• [The problem]: Copy every line from the items below that contains the word "scatter".

━━━━━ Data for the task

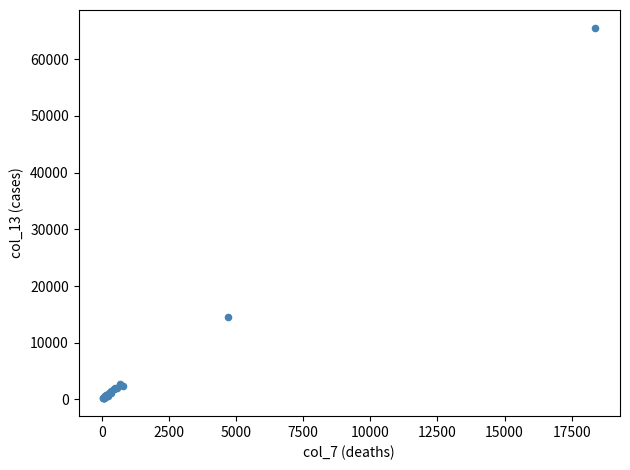

What Y value in the scatter plot is closest to 32867?

14610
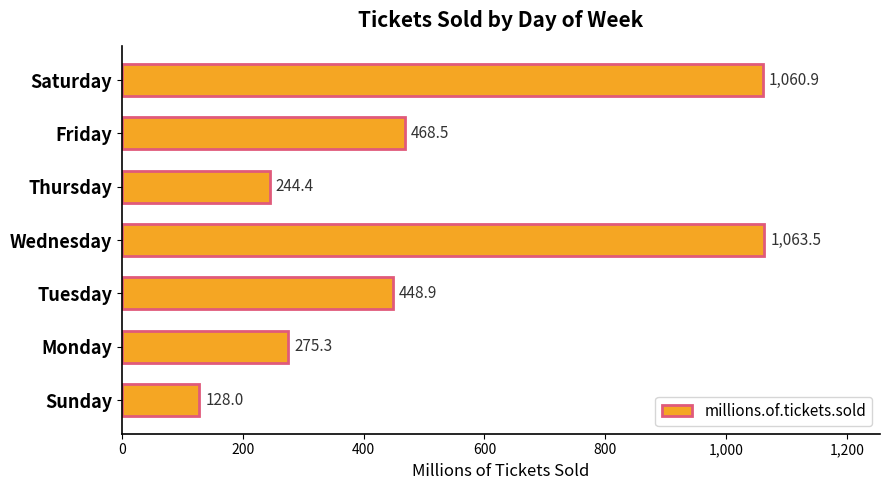

Reading bottom to top, what are all the values shown in this chart?

128.0	275.3	448.9	1063.5	244.4	468.5	1060.9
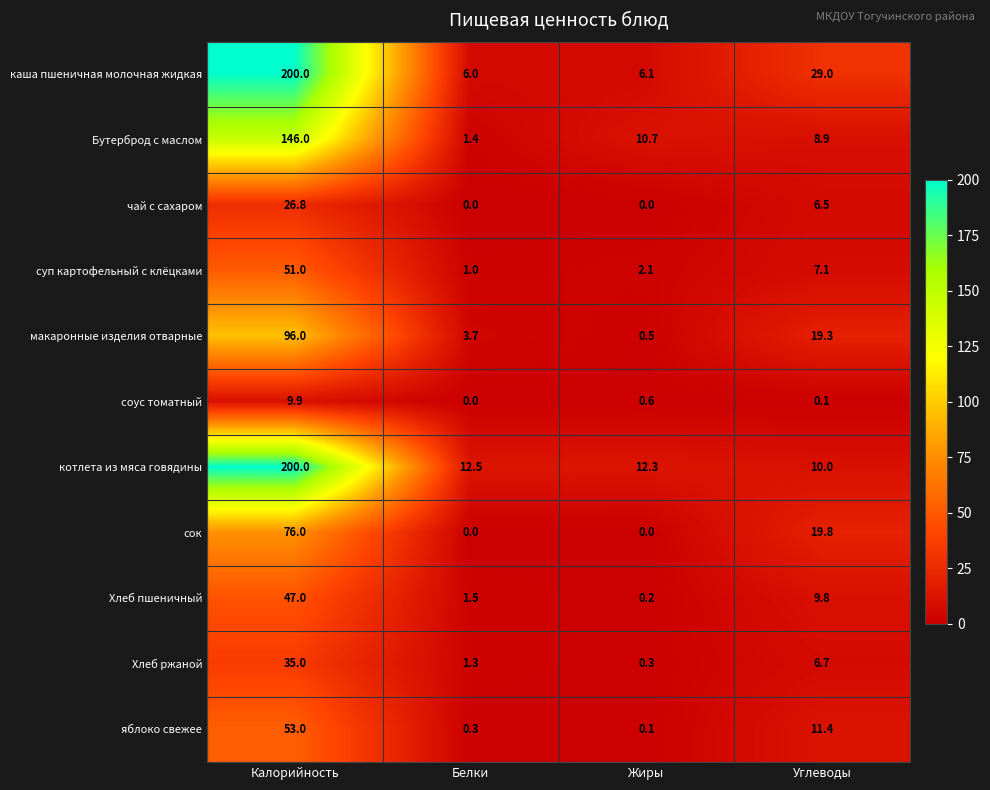

The сок series shows 0.0 at Жиры. True or false?

True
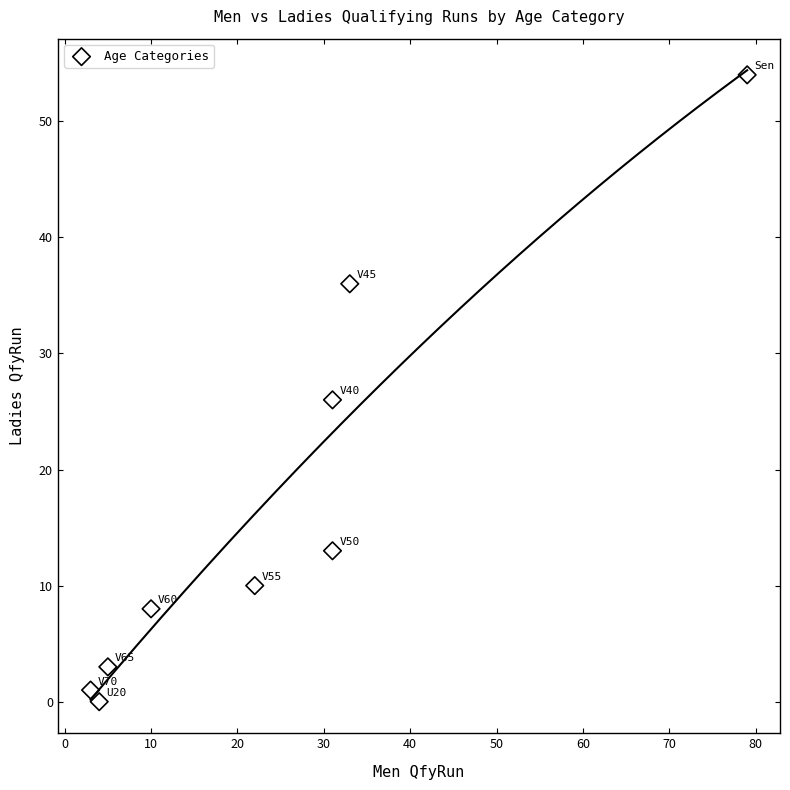

What Y value in the scatter plot is closest to 27?

26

━━━━━━━━━━

• [Reply to the task]:
What Y value in the scatter plot is closest to 32867?
What Y value in the scatter plot is closest to 27?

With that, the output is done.